• TEXTE À LIRE:
--

J'ai lu ce livre car il avait été conseillé aux élèves de la classe de mon fils, en 4ème. J'en sors avec des sentiments partagés.
La première partie du livre, celle "d'avant Lukas", est une plongée nauséeuse dans l'univers délirant de la tentative de renouvèlement des générations par le programme lebensborn. On comprend vite que Max n'est qu'un miroir qui nous renvoit à la figure l'horreur de la pensée, et des actes, nazis, à travers les actes et la parole d'un gamin totalement acquis à son Führer. Il est témoin de la folie des adultes qui l'entourent, un peu comme Oscar dans "Le tambour". Cohen-Scali s'amuse à appuyer autant qu'elle le peut sur le trait pour en faire un salaud qu'on ne peut pas totalement détester car son engagement corps et âme pour son père adoptif (le Führer...) est désarmant de naïveté.
Max, ou Konrad, est un pur produit du Reich. Pas de père. Pas de mère. Ou plutôt un père, Hitler. Et une mère, l'Allemagne nazie. Nous sommes face à la personnification d'une pensée politique hégémonique et totalitaire. Son discours, empreint de naïveté et d'une totale méconnaissance du monde, est pédagogique : nous découvrons, à travers le prisme de ses paroles, l'horreur nazie, qui est disséquée positivement de manière ostentatoire par Konrad, mais à travers lequel nous voyons bien que l'œuvre de Cohen-Scali est de dévoiler crument au lecteur une réalité historique qui est bien souvent camouflée par les programmes scolaires proposés à nos enfants. Pour aller au-delà des documents proposés aux enfants d'aujourd'hui, Cohen-Scali pose une réalité concrète brute, qui vous saute au visage grâce au discours de Konrad. En tant qu'adulte, nous comprenons vite le double langage ; l'acceptation de Konrad n'est que je cri d'horreur de Cohen-Scali ; à chaque page, on sent l'auteur, les yeux rivés sur nous, qui nous dit : "Tu vois de quoi l'homme est capable ?"

--

• TÂCHE 1:
Reproduisez le passage de la critique allant de « La première partie » à « désarmant de naïveté. ».
• TÂCHE 2:
Relevez tous les prénoms de personnages que mentionne la critique.
Le matériel présenté ensuite est indépendant de la critique.

• INFORMATIONS FOURNIES:

--

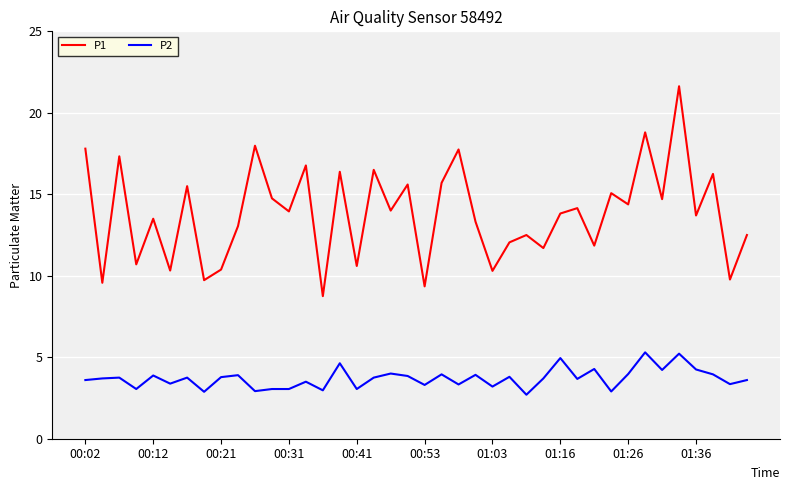

What is the maximum value shown in the chart?

21.6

--

• RÉPONSE 1:
La première partie du livre, celle "d'avant Lukas", est une plongée nauséeuse dans l'univers délirant de la tentative de renouvèlement des générations par le programme lebensborn. On comprend vite que Max n'est qu'un miroir qui nous renvoit à la figure l'horreur de la pensée, et des actes, nazis, à travers les actes et la parole d'un gamin totalement acquis à son Führer. Il est témoin de la folie des adultes qui l'entourent, un peu comme Oscar dans "Le tambour". Cohen-Scali s'amuse à appuyer autant qu'elle le peut sur le trait pour en faire un salaud qu'on ne peut pas totalement détester car son engagement corps et âme pour son père adoptif (le Führer...) est désarmant de naïveté.

• RÉPONSE 2:
Lukas, Max, Oscar, Konrad